Book Reviews, Writing Advice

Scrivener – A review.

I am terrible at organising plots. It’s fine for 7+ stories- I can hold it together for 15,0000 words, but top 50,000 and forget it.

I’ve tried:

Post it notes – they unstick, float away and get covered in dog hair.

Spreadsheets – Kind of works but really, no, spreadsheets are for numbers, working on them puts my brain  in the wrong place.

Scrawly diagrams– how does this help? It’s like putting the scrawly contents of my head on a page. It’s still a mess.

Note cards – Hmmm – kind of – but it’s not linear enough and besides,  I hate writing long hand, my writing is illegible.

Note books – good for gathering, not good for organising.

Word – is great but too linear – how do you shuffle things around, slide in new text at just the right place? You still need to hold your story line, and all its complexities,  in your head.

What you need, thought I, is a Word/Notecard/Post it/Spreadsheet combination.  I thought I had invented it. I had not.  Scrivener got there first.

I was having problems with my latest MS – I mean serious structural problems. I needed to completely rewrite, tightening up the frame and weaving new dimensions into the fabric.  I was overwhelmed by the magnitude of the task.

So I avoided it. I procrastinated all over the internet and accidentally came across this:

So I downloaded the free trial of Scrivener and played with  it for a few days.  I got excited, transferred my MS into it. Then I got a bit cross.

The 30 day trial period is about right. It took me a while  to love this piece of software. I resented it in the way I used to resent tidying my room. Slowly, however, I learned to appreciate it.

It’s like having post-its on a pinboard without the dog hair. And with a click,  you can drill down through to the chapter behind the post-it. You can summarise each chapter, making reference easy. You can slide chapters around, and even scenes in chapters. You can have easy  access to character profiles, mood boards, crazy idea files. You can set targets, check your progress and export to Word when you’re done.

I love it.

I’ve nearly finished re-writing my MS in it and I think I’ve made a cleaner job because of it.

I’m a Scrivener Convert.

What about you? How do you organise your plots? Or am I alone in having such an untidy brain?

18 thoughts on “Scrivener – A review.”

  1. I suspect the creative mind is necessarily messy. It makes connections – often too many of them when we need clarity for structural analysis. I use yWriter5 (free shareware for pcs) which does similar things – though not so prettily.
    Thanks for the post.

  2. This is a very timely post for me. I shall download Scrivener at once and see if it helps me make sense of my chaotic overdue manuscript! Thanks for the recommendation.

  3. I downloaded it but it didn’t work for me. Perhaps because I needed more than 30 days to fall in love withit. Perhaps because I have no dog. However this is a brilliant post because it just goes to show that frittering all that time on the internet does come up trumps eventually!

    1. It was second time lucky for me – I think you need to REALLY need it because it takes a while to get to grips with it. And hey – yeah! Frittering IS work.

  4. If I could download the software straight into my brain it might help. In the meantime, I scribble on the backs of envelopes or whatever happens to be top of the pile on my desk. I scribble with whatever pen/pencil I can find as I rummage around. I keep most of my plot in my head and my head is mostly in the clouds.

    To be honest, I’m not really sure how I do it. I just muddle along I suppose. Hard work though.

  5. I’ve been circling Scrivener for a while, although I’m not quite at the stage with my latest project where I have that much stuff to organise. I think I have a fairly structured mind anyway, so perhaps I’m managing OK without it, but it does sound good…

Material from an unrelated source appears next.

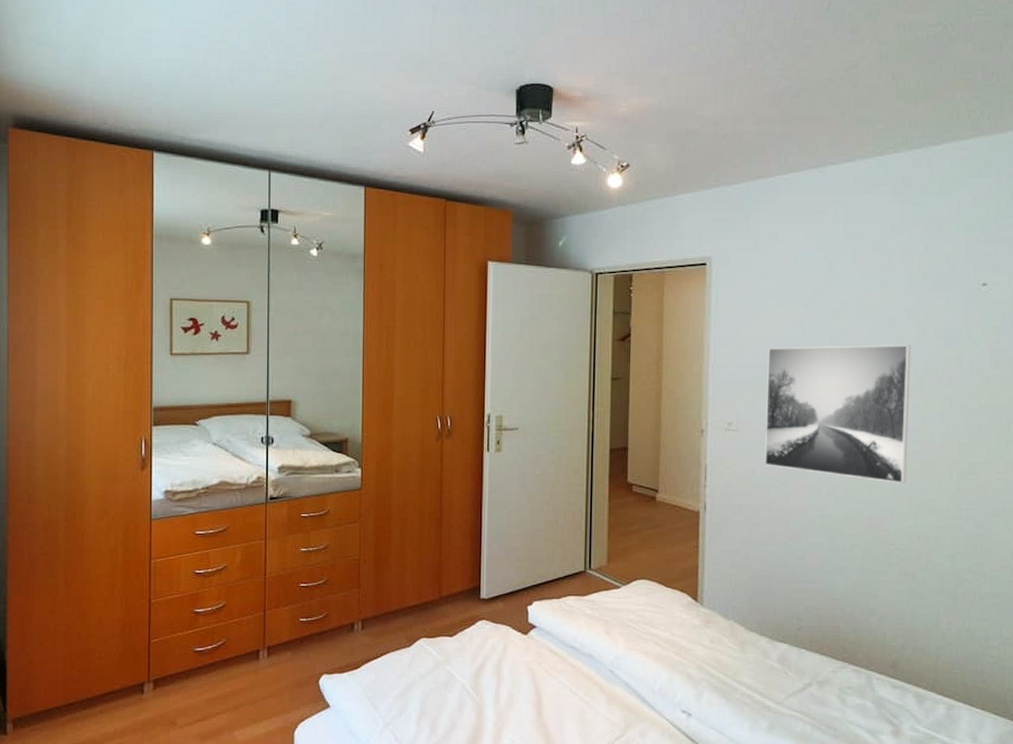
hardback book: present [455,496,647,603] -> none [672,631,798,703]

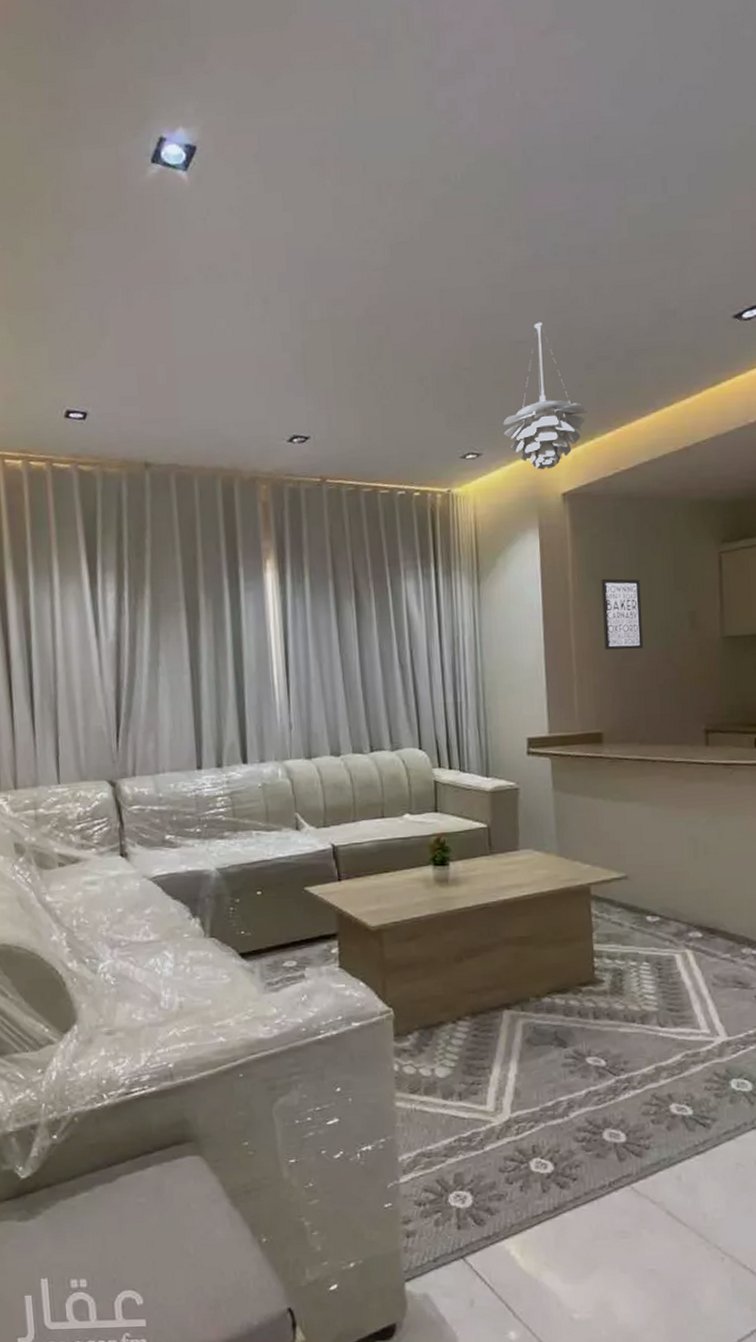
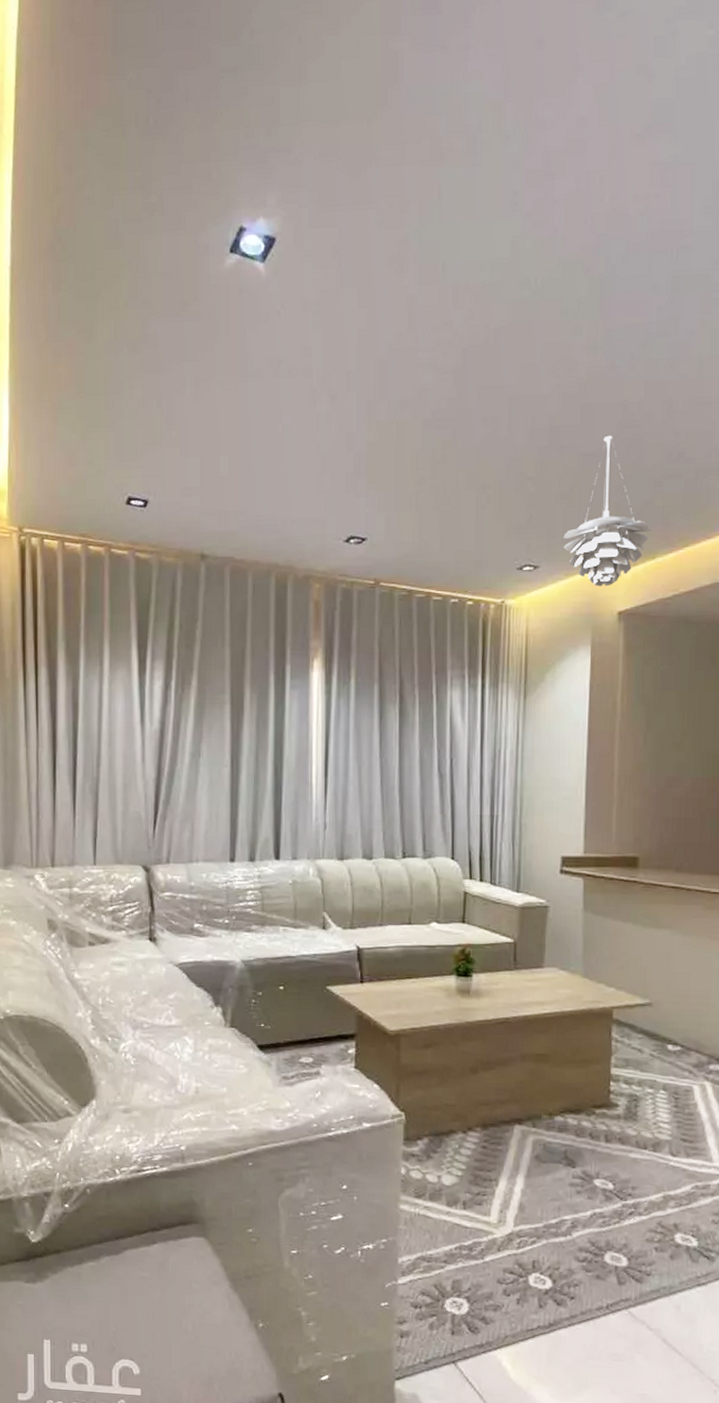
wall art: present [601,578,644,651] -> none [648,701,691,776]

  6. It took me several hours to go through the tutorial and watch some instructional videos. Once I did that, I was hooked. What I love the most about Scrivener is that it gives me a birds-eye view of my entire manuscript. I use the index cards to find plot holes and pieces of the story that are in the wrong order. I can see everything – plot, character descriptions, settings, notes about stuff I want to add. Everything is literally just one click away.

    1. I agree – it’s really surprised me how good it is – though it took a while to get to grips with and I’m still not fully utilising it – the thought of not having it makes me shiver!

  7. Didn’t work for me. I actually had the opposite experience – I was enjoying it at the start, really thought it was going to crack my problems (and believe me, they were HUGE problems and i really did need it). But then I was without my mac for a week, couldn’t face signing up for the free trial on PC, transferred my doc into Word and never even considered going back to Scrivener when I got the Mac back. I think I need some tutorials (NOT the written one, which I very didn’t like). I want to know how to use it better but I ended up solving all the problems with a) my brain and b) Word.

  8. I suppose it depends on how you plan your novels as well – I plan by hand, filling a notebook with scribbles and mindmaps. I can’t seem to do it with a keyboard. On the other hand, I can’t write even in draft without a keyboard. I do admire the elegance of it though. Maybe if I wasn’t such a fan of Word 2007 which seems to do everything I ever needed from a word processor, I could be enticed.

    Interesting that you’re getting a spike in traffic, Kathy!